- ASSIGNMENT -
The records appear below. Repeat them exactly.

Page-level text extractions:

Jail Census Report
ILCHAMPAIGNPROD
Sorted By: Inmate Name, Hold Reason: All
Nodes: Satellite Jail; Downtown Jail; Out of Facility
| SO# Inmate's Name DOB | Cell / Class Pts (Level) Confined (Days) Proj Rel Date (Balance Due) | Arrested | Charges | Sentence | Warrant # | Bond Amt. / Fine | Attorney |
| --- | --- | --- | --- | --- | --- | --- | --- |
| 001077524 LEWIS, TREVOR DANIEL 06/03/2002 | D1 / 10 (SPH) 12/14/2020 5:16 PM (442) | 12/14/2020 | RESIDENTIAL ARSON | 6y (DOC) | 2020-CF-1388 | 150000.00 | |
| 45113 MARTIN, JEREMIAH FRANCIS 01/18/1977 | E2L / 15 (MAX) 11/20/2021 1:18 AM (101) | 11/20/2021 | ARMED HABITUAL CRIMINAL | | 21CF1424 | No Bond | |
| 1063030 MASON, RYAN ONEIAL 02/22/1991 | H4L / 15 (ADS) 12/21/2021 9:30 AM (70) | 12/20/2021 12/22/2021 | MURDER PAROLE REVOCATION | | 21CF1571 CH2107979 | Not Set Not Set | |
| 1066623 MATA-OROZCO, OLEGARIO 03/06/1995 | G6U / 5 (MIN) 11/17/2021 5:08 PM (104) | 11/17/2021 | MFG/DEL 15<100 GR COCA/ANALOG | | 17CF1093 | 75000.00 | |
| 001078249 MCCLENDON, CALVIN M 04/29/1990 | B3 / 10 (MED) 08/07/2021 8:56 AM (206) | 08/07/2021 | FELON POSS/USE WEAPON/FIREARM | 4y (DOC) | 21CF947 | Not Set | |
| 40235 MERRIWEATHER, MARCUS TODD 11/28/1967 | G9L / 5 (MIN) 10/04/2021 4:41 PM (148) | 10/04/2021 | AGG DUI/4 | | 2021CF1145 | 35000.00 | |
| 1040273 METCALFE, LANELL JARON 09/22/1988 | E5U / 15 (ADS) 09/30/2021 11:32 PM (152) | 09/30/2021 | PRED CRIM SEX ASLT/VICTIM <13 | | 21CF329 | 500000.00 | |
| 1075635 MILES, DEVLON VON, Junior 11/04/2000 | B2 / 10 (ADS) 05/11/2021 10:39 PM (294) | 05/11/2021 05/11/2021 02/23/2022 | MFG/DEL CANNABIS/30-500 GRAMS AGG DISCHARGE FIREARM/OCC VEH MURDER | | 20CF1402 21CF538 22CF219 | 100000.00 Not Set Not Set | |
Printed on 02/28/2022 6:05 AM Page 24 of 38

- TASK OUTPUT -
Jail Census Report
ILCHAMPAIGNPROD
Sorted By: Inmate Name, Hold Reason: All
Nodes: Satellite Jail; Downtown Jail; Out of Facility
| SO# Inmate's Name DOB | Cell / Class Pts (Level) Confined (Days) Proj Rel Date (Balance Due) | Arrested | Charges | Sentence | Warrant # | Bond Amt. / Fine | Attorney |
| --- | --- | --- | --- | --- | --- | --- | --- |
| 001077524 LEWIS, TREVOR DANIEL 06/03/2002 | D1 / 10 (SPH) 12/14/2020 5:16 PM (442) | 12/14/2020 | RESIDENTIAL ARSON | 6y (DOC) | 2020-CF-1388 | 150000.00 | |
| 45113 MARTIN, JEREMIAH FRANCIS 01/18/1977 | E2L / 15 (MAX) 11/20/2021 1:18 AM (101) | 11/20/2021 | ARMED HABITUAL CRIMINAL | | 21CF1424 | No Bond | |
| 1063030 MASON, RYAN ONEIAL 02/22/1991 | H4L / 15 (ADS) 12/21/2021 9:30 AM (70) | 12/20/2021 12/22/2021 | MURDER PAROLE REVOCATION | | 21CF1571 CH2107979 | Not Set Not Set | |
| 1066623 MATA-OROZCO, OLEGARIO 03/06/1995 | G6U / 5 (MIN) 11/17/2021 5:08 PM (104) | 11/17/2021 | MFG/DEL 15<100 GR COCA/ANALOG | | 17CF1093 | 75000.00 | |
| 001078249 MCCLENDON, CALVIN M 04/29/1990 | B3 / 10 (MED) 08/07/2021 8:56 AM (206) | 08/07/2021 | FELON POSS/USE WEAPON/FIREARM | 4y (DOC) | 21CF947 | Not Set | |
| 40235 MERRIWEATHER, MARCUS TODD 11/28/1967 | G9L / 5 (MIN) 10/04/2021 4:41 PM (148) | 10/04/2021 | AGG DUI/4 | | 2021CF1145 | 35000.00 | |
| 1040273 METCALFE, LANELL JARON 09/22/1988 | E5U / 15 (ADS) 09/30/2021 11:32 PM (152) | 09/30/2021 | PRED CRIM SEX ASLT/VICTIM <13 | | 21CF329 | 500000.00 | |
| 1075635 MILES, DEVLON VON, Junior 11/04/2000 | B2 / 10 (ADS) 05/11/2021 10:39 PM (294) | 05/11/2021 05/11/2021 02/23/2022 | MFG/DEL CANNABIS/30-500 GRAMS AGG DISCHARGE FIREARM/OCC VEH MURDER | | 20CF1402 21CF538 22CF219 | 100000.00 Not Set Not Set | |
Printed on 02/28/2022 6:05 AM Page 24 of 38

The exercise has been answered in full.